───── The data
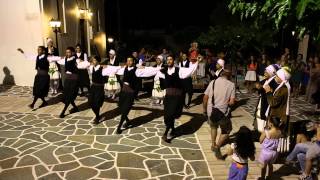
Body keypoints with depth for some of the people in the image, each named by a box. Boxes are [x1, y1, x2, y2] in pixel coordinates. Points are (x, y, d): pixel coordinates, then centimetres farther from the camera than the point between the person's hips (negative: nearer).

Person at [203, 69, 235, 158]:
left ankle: (213, 144, 37)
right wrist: (226, 103, 12)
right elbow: (232, 102, -9)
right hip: (223, 113, -3)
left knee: (213, 126, 31)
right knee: (226, 131, 20)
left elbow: (205, 97, -1)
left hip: (211, 111, 3)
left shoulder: (213, 82, 0)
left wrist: (204, 109, 13)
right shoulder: (231, 85, -3)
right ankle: (217, 146, 3)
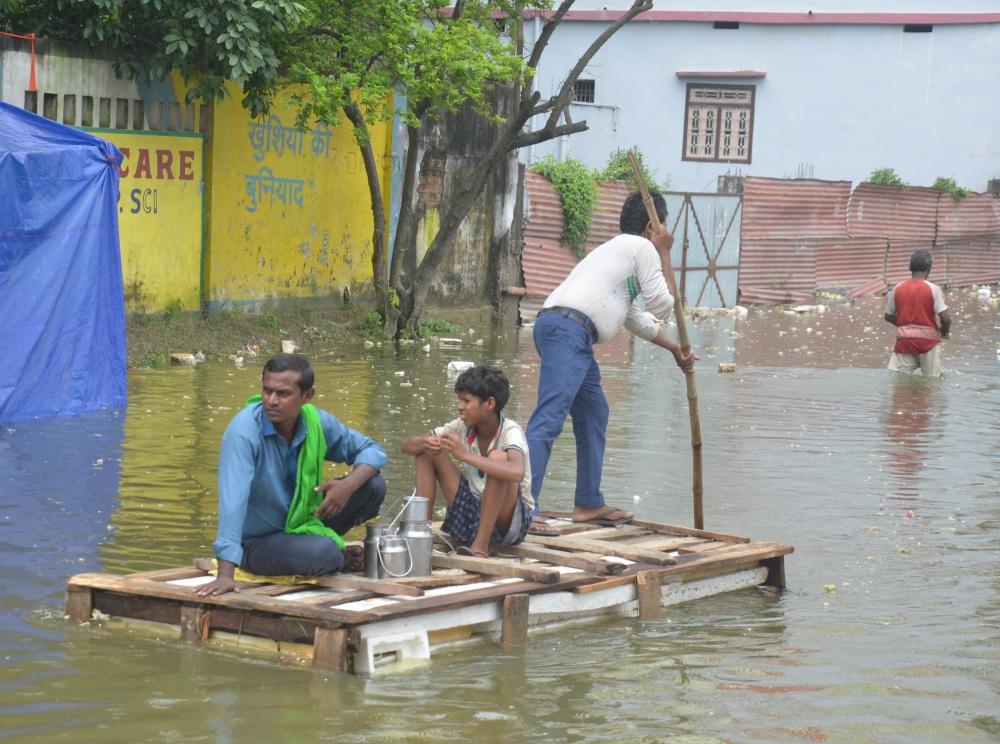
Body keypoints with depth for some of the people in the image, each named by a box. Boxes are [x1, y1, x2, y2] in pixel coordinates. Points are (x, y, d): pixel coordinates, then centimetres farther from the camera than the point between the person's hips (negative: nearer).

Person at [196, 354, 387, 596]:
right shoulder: (243, 430, -28)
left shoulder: (317, 421, -10)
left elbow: (372, 451, 2)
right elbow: (233, 501, -37)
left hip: (304, 521, 5)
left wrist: (348, 485, -21)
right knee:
──────────
• The problem
Output all of the data exactly. Skip the pictures.

• Expected answer
Body keypoints with depth for some of the people in the image, each named by a box. Boxes are [x1, y1, x2, y2] in pixel coordinates. Points are (x, y, d): pixel coordinates, then centimetres farther from the camera than the point between the person's hips (negative: nearer).

Person at [203, 69, 235, 158]:
left ankle: (213, 144, 37)
right wrist: (226, 103, 12)
right elbow: (232, 102, -9)
right hip: (223, 113, -3)
left knee: (213, 126, 31)
right knee: (226, 131, 20)
left elbow: (205, 97, -1)
left hip: (211, 111, 3)
left shoulder: (213, 82, 0)
left wrist: (204, 109, 13)
right shoulder: (231, 85, -3)
right ankle: (217, 146, 3)
Body keypoints with depth for some of the people in the image, each named by a box. Boxes are [x1, y1, x2, y2] in pixel coordinates. Points are (x, y, d): pixel coordinates, then centimetres farther from the camera than the point between the person's hips (negative: nearer).

Person at [196, 354, 387, 596]:
right shoulder: (243, 430, -28)
left shoulder: (317, 421, -10)
left elbow: (372, 451, 2)
right elbow: (233, 501, -37)
left hip: (304, 521, 5)
left wrist: (348, 485, -21)
right knee:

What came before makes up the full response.